» Directive: Put every line of the entries below into a Markdown table with two columns, Row and Line. Number each line, skip blank lines, and leave out the pictures.

» Dataset rows:

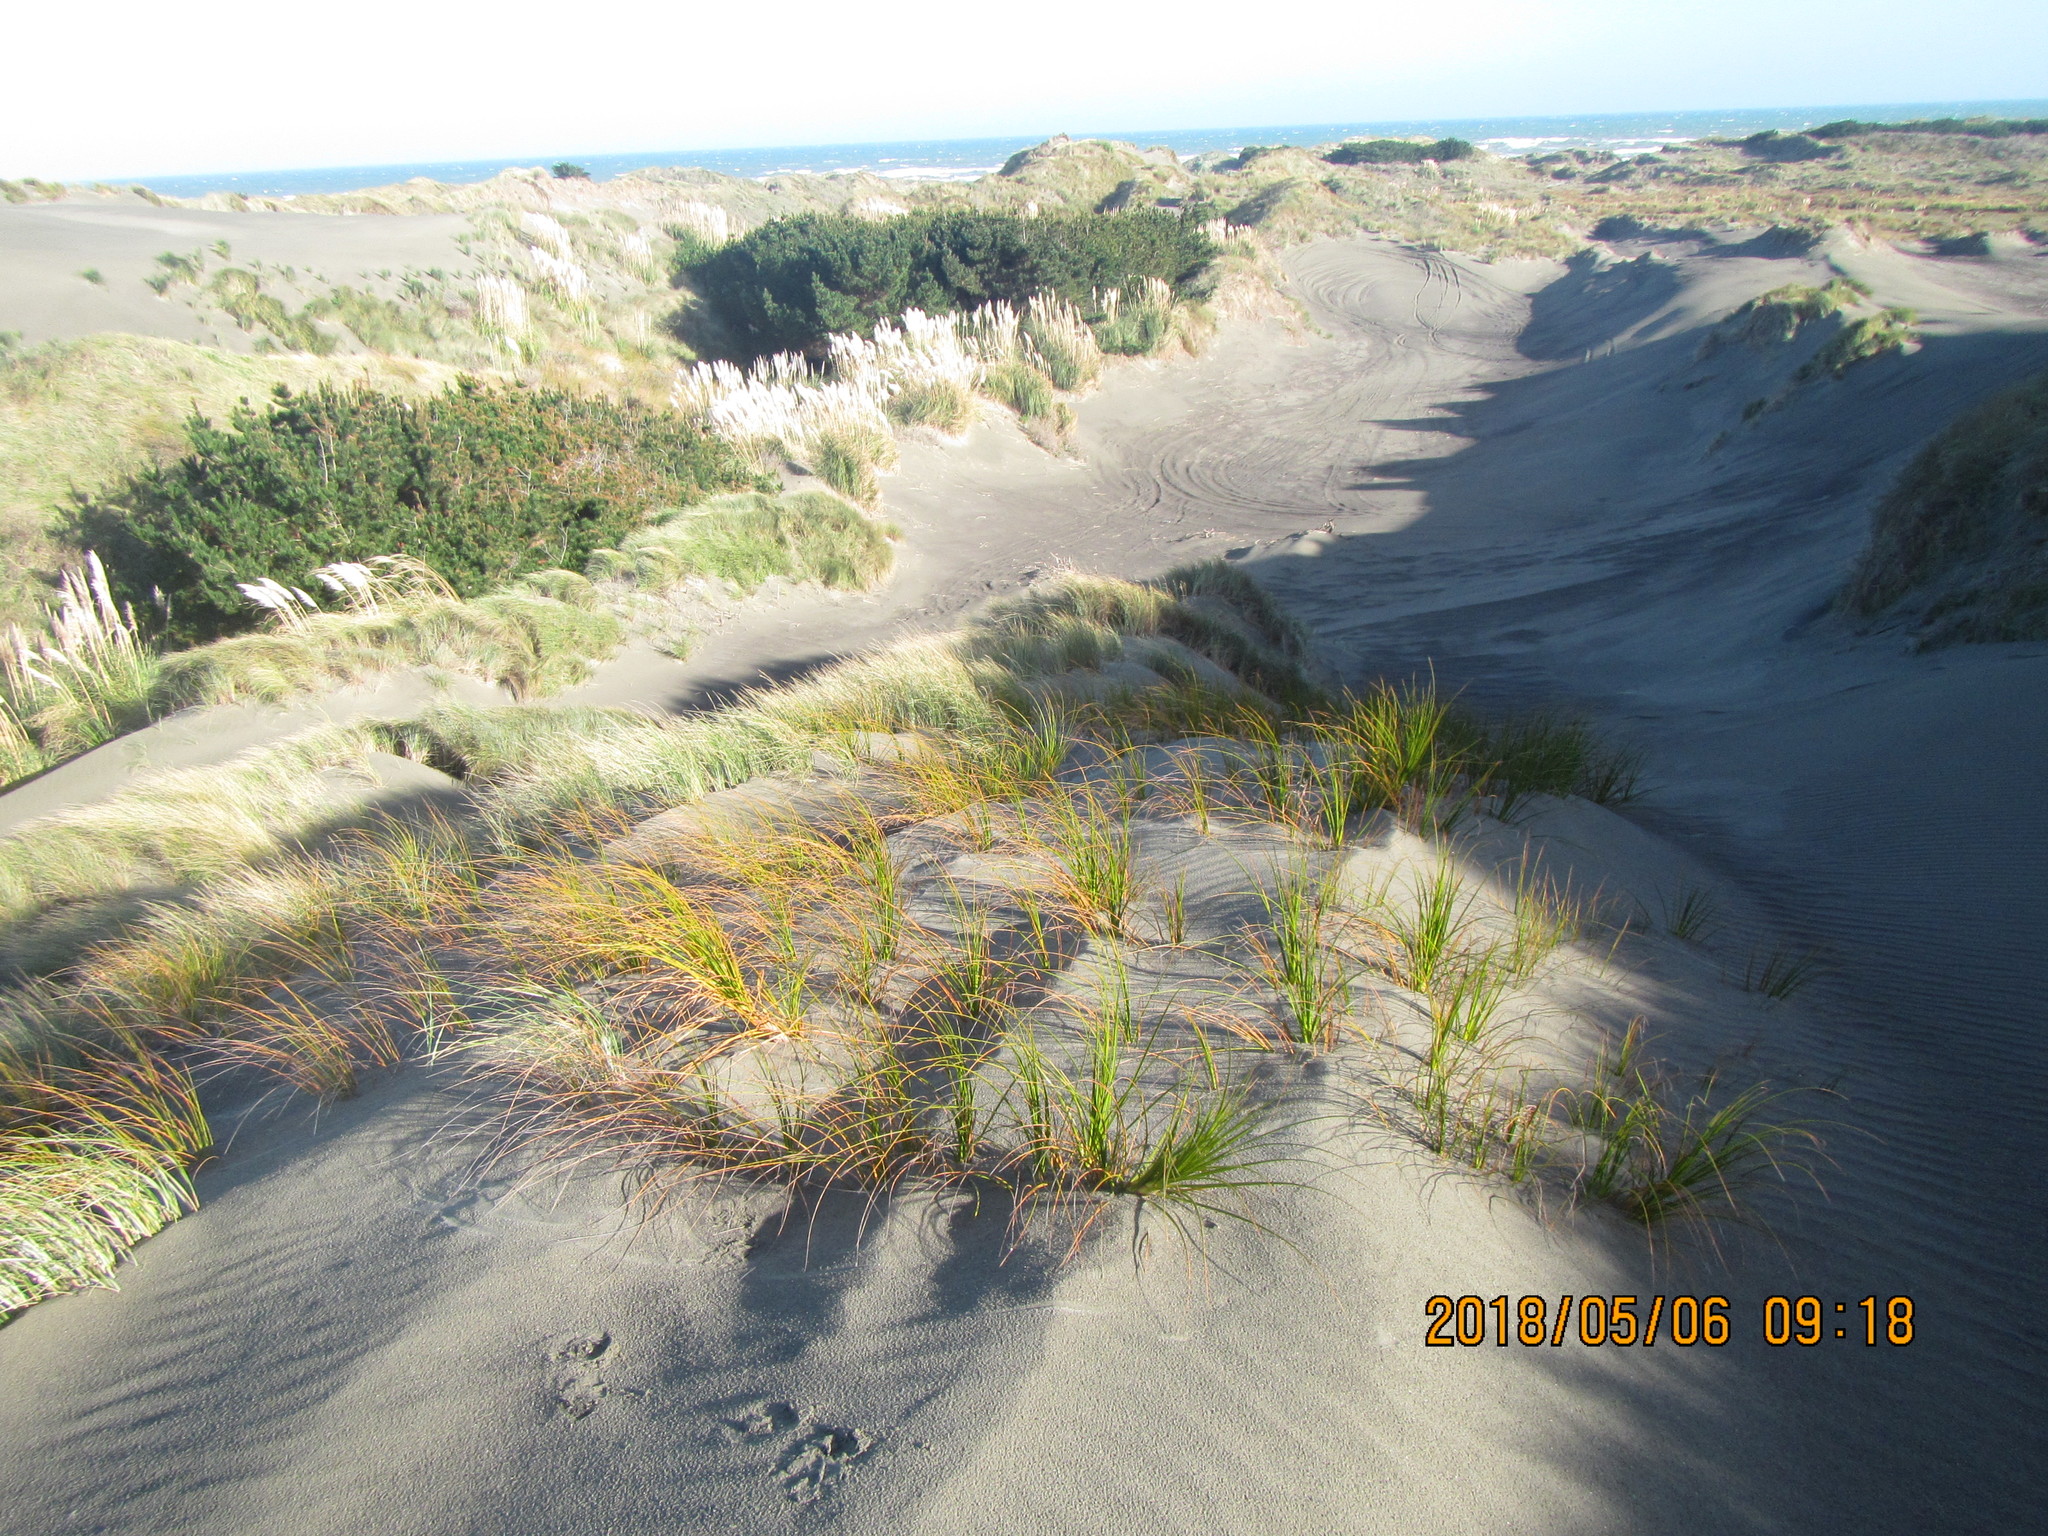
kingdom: Plantae
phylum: Tracheophyta
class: Liliopsida
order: Poales
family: Cyperaceae
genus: Ficinia
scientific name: Ficinia spiralis
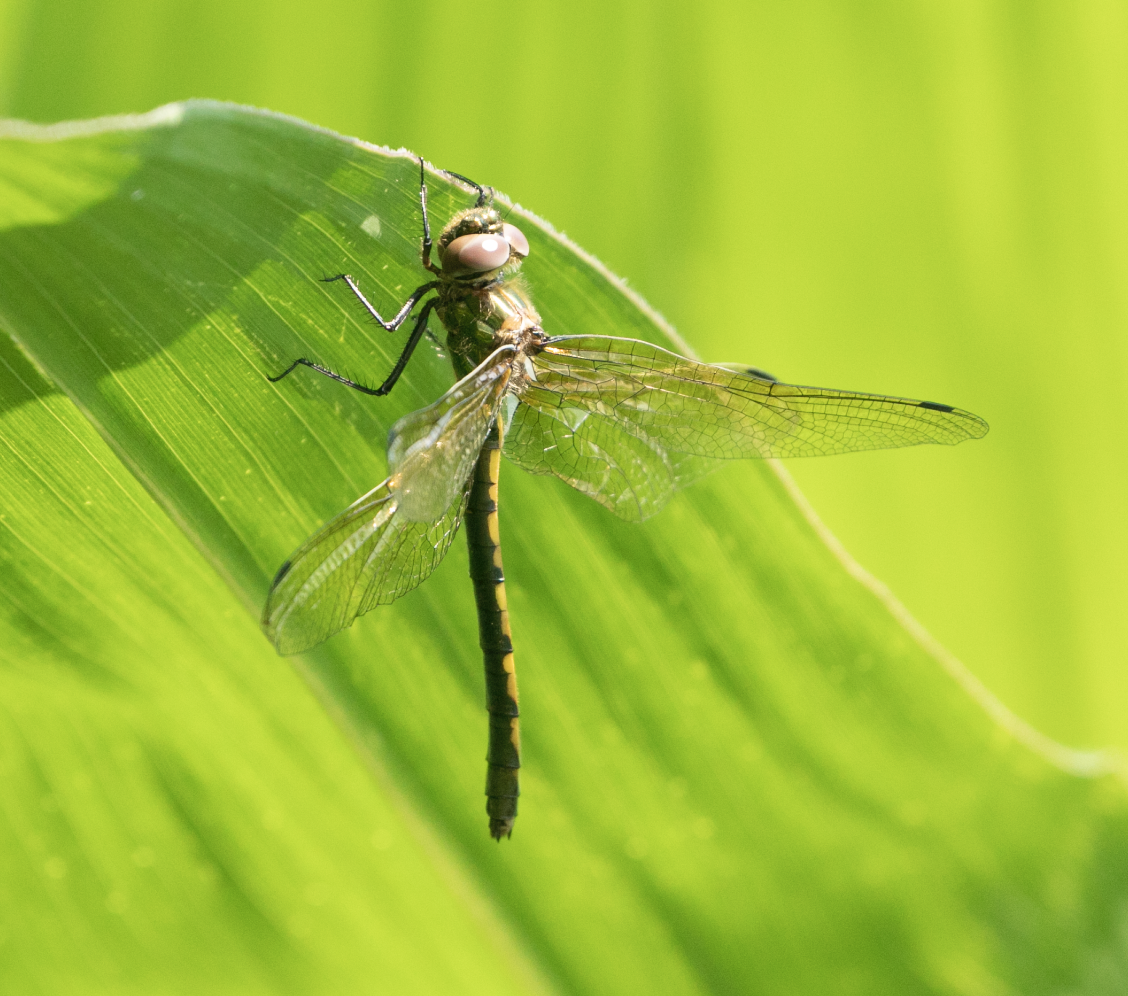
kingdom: Animalia
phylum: Arthropoda
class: Insecta
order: Odonata
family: Corduliidae
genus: Oxygastra
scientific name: Oxygastra curtisii
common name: Orange-spotted emerald
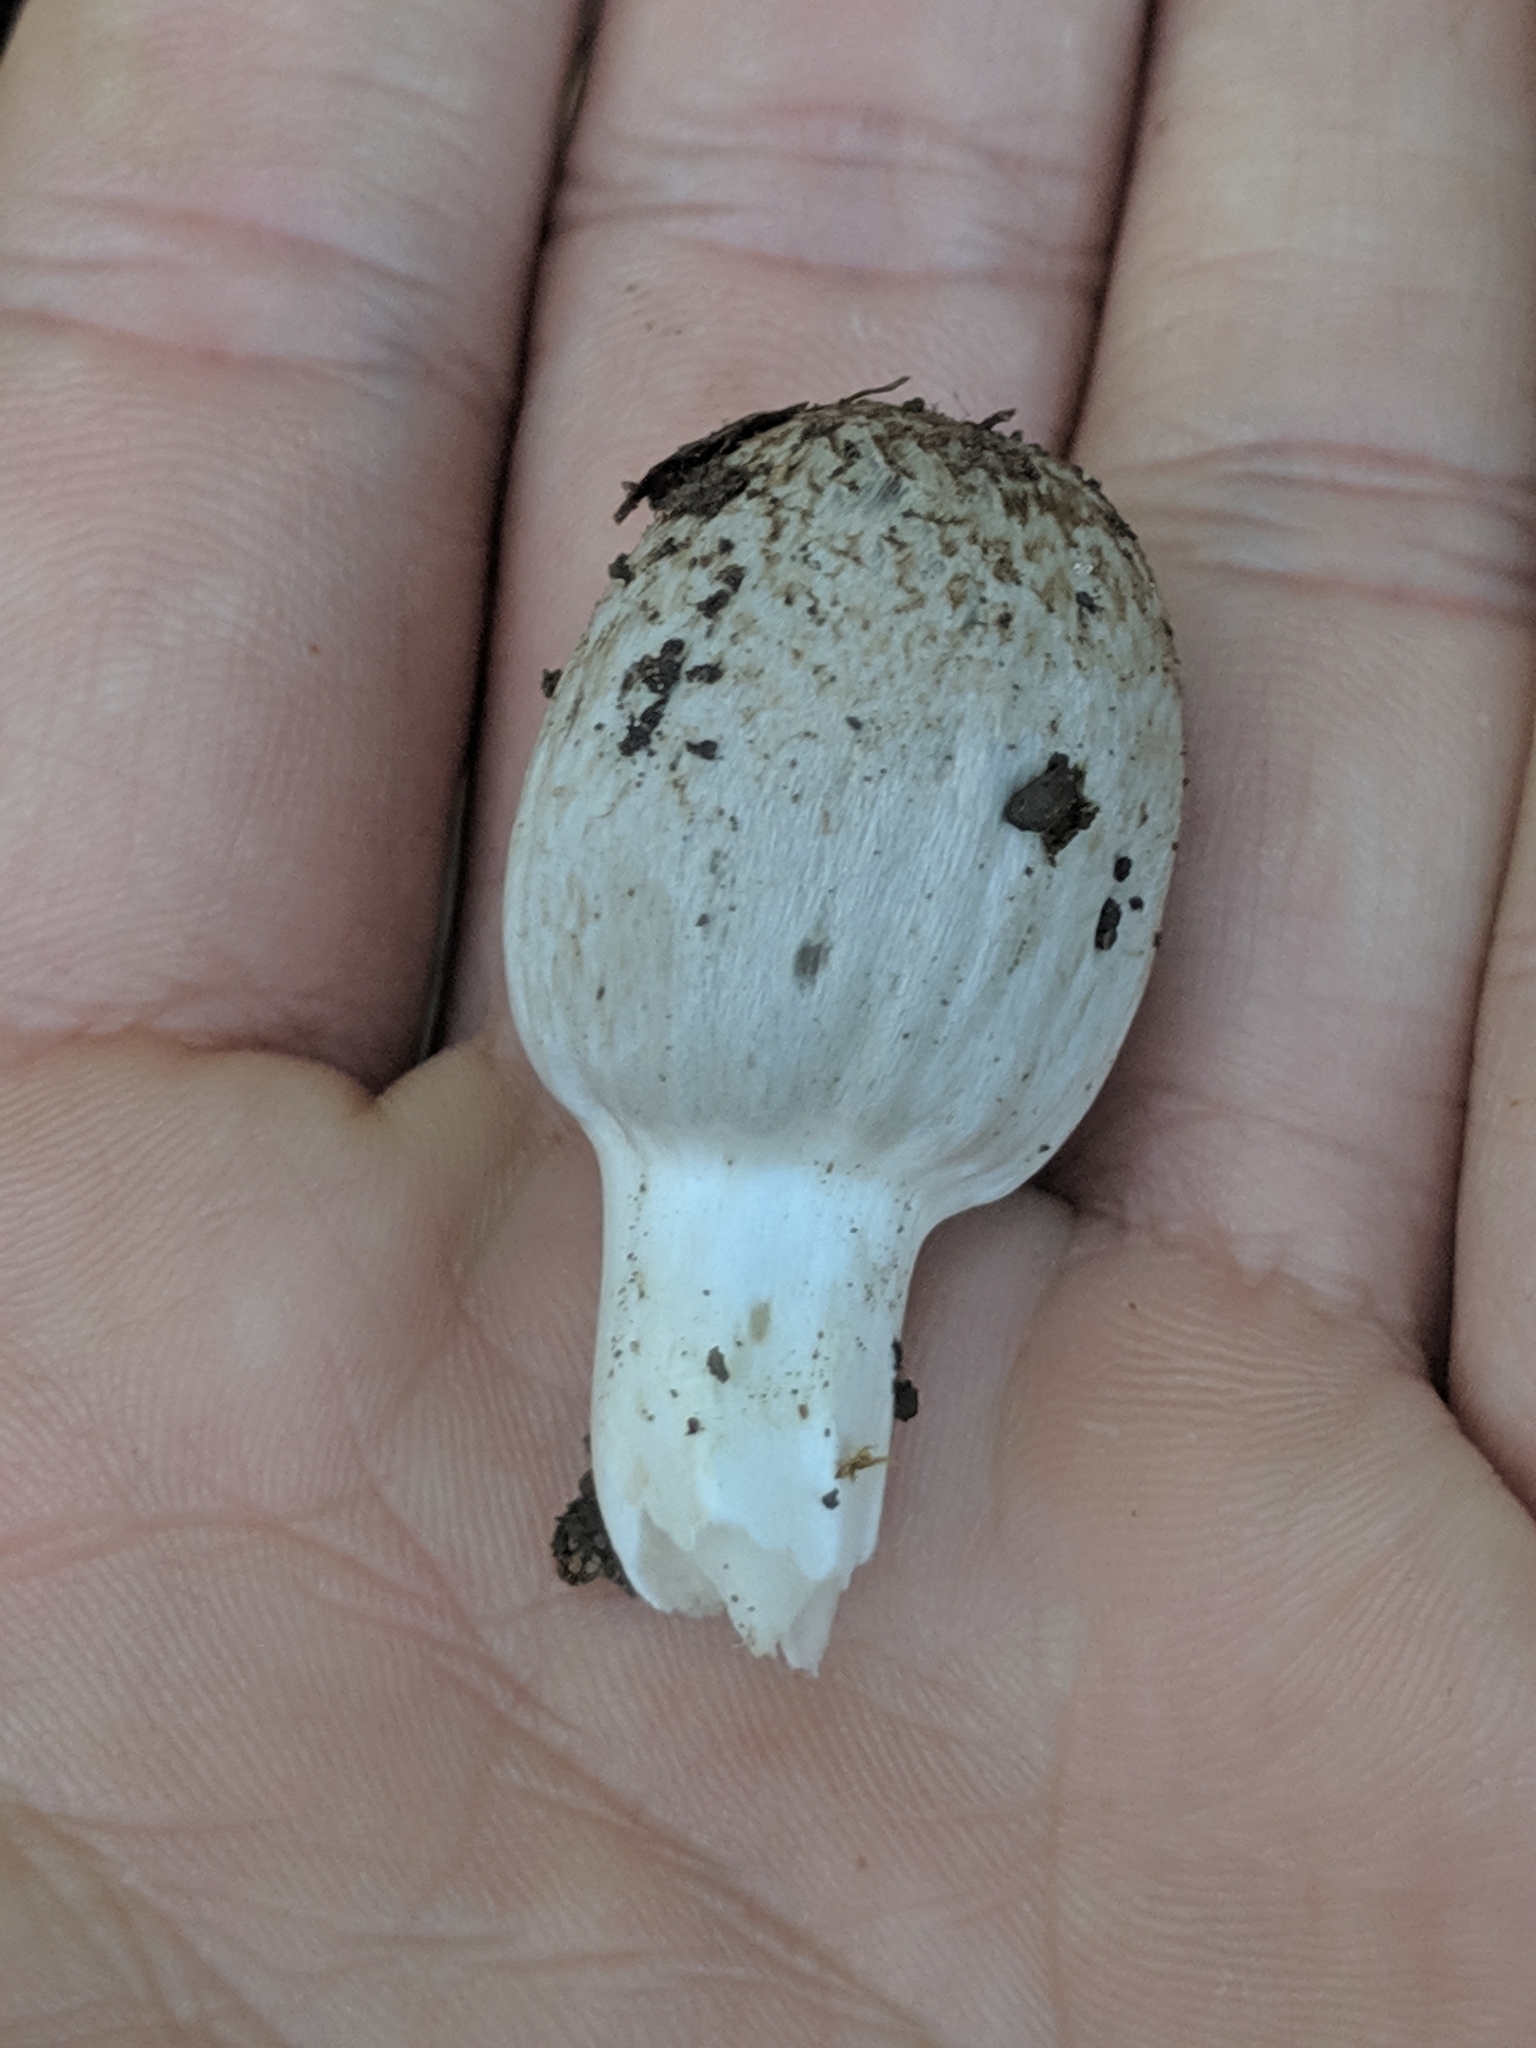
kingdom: Fungi
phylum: Basidiomycota
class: Agaricomycetes
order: Agaricales
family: Psathyrellaceae
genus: Coprinopsis
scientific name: Coprinopsis romagnesiana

» Problem solution:
| Row | Line |
|---|---|
| 1 | kingdom: Plantae |
| 2 | phylum: Tracheophyta |
| 3 | class: Liliopsida |
| 4 | order: Poales |
| 5 | family: Cyperaceae |
| 6 | genus: Ficinia |
| 7 | scientific name: Ficinia spiralis |
| 8 | kingdom: Animalia |
| 9 | phylum: Arthropoda |
| 10 | class: Insecta |
| 11 | order: Odonata |
| 12 | family: Corduliidae |
| 13 | genus: Oxygastra |
| 14 | scientific name: Oxygastra curtisii |
| 15 | common name: Orange-spotted emerald |
| 16 | kingdom: Fungi |
| 17 | phylum: Basidiomycota |
| 18 | class: Agaricomycetes |
| 19 | order: Agaricales |
| 20 | family: Psathyrellaceae |
| 21 | genus: Coprinopsis |
| 22 | scientific name: Coprinopsis romagnesiana |